Panders Präzision erneut gefragt

Vor knapp vier Jahren erzielte Christian Pander für den FC Schalke 04 den Siegtreffer in der UEFA Champions League gegen Club Atlético de Madrid. Dieses Kunststück würde er nur zu gerne für Hannover 96 wiederholen.

Christian Panders Freistöße sollen Hannover ins Halbfinale katapultieren
Christian Panders Freistöße sollen Hannover ins Halbfinale katapultieren ©Getty Images

Der 13. August 2008 ist ein Datum, an das sich Christian Pander gerne erinnert. Damals erzielte er - noch in Diensten des FC Schalke 04 - in der Qualifikation zur UEFA Champions League gegen Club Atlético de Madrid per Freistoß das 1:0-Siegtor für die Königsblauen.

Mittlerweile schießt der Hobby-DJ seine Freistöße für Hannover 96 - zweimal gelang ihm dies in der laufenden Europapokalsaison perfekt -, der Gegner im Viertelfinalrückspiel der UEFA Europa League heißt aber wieder Atlético und bei einem 1:0-Endstand stünden die Niedersachsen nach dem 1:2 im Hinspiel erstmals in ihrer Klubgeschichte in der Runde der letzten Vier.

Als Christian Pander im letzten Sommer, nach zehn Jahren auf Schalke, von Gelsenkirchen nach Hannover wechselte, trauten nur wenige dem heute 28-Jährigen noch einmal den großen Durchbruch zu. Attribute wie "zu verletzungsanfällig" machten ihn für die Masse der Bundesligaklubs schwer vermittelbar. Ganze vier Einsätze in zwei Jahren für Schalke sprachen eine deutliche Sprache. Doch sein ehemaliger Coach in Gelsenkirchen, Mirko Slomka, erinnerte sich an den fulminanten linken Fuß seines Ex-Schützlings, setzte sich über alle Vorurteile hinweg und verpflichtete Pander.

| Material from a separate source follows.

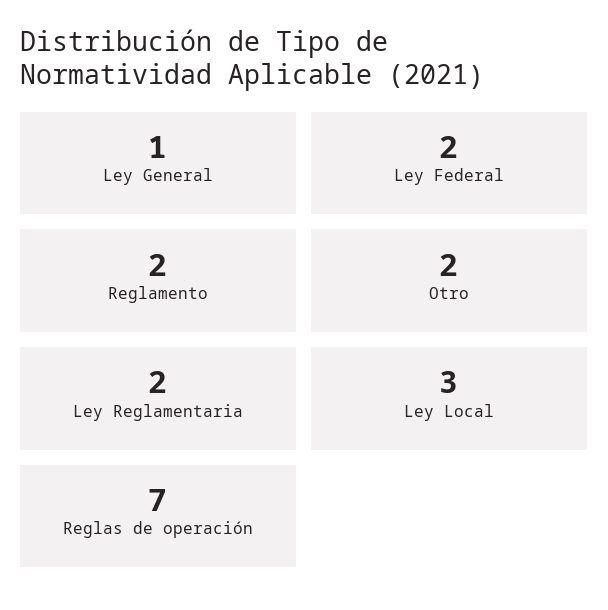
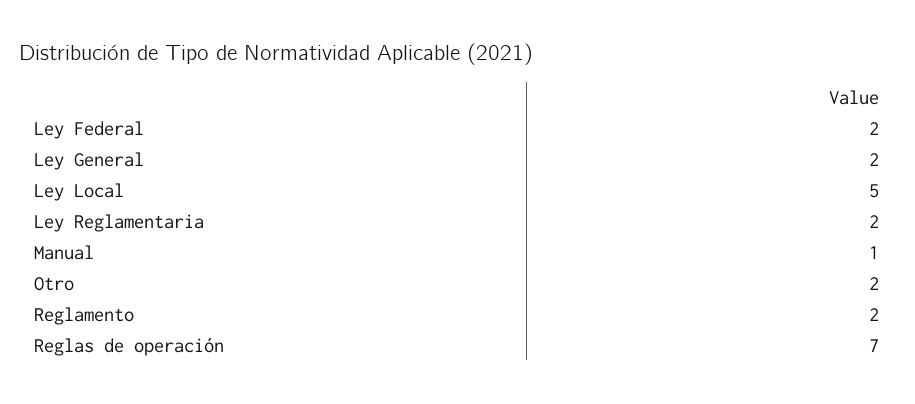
Ley General: 1 -> 2
Ley Local: 3 -> 5
Manual: none -> 1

Eine gute Wahl wie sich herausstellen sollte. Mittlerweile hat Pander in dieser Saison 25 von 28 möglichen Bundesligaspielen bestritten, war in der UEFA Europa League in zehn von elf Partien im Einsatz und glänzte durch seine Ruhe und Abgeklärtheit sowie durch insgesamt neun Torvorlagen.

"Ich bin ganz entspannt", erklärte Pander hinsichtlich des natürlich restlos ausverkauften Rückspiels, in dem Atlético auf die gesperrten Juanfran, Arda Turan und Gabi verzichten muss. "Im Endeffekt müssen wir es besser machen, als in den ersten 20 Minuten in Madrid", weiß der Linksfuß, der in seiner besten Zeit sogar zwei Länderspiele bestritten hat.

"Wir müssen defensiv gut stehen und unser Spiel darauf aufbauen", fuhr er fort. Auch sein Teamkollege Jan Schlaudraff sprüht vor Optimismus: “Wir haben bislang einen unbändigen Siegeswillen gezeigt, in der Liga und im Europapokal. Das ist eine sehr gute Entwicklung, wenn wir die hervorragende Defensivleistung aus dem Hinspiel wiederholen, haben wir eine echte Chance."

Für zusätzliche Stabilität im defensiven Mittelfeld soll Manuel Schmiedebach sorgen, der nach überstandenen Adduktorenproblemen wieder zur Verfügung steht. Ebenfalls auf jeden Fall mit dabei ist der Mann mit der Rückennummer 24, der auf einen Moment wie damals am 13. August 2008 hofft, allerdings mit einem besseren Ausgang für sein Team, da Schalke damals in der Qualifikation zur Königsklasse gegen die Spanier trotz Panders Treffer scheiterte.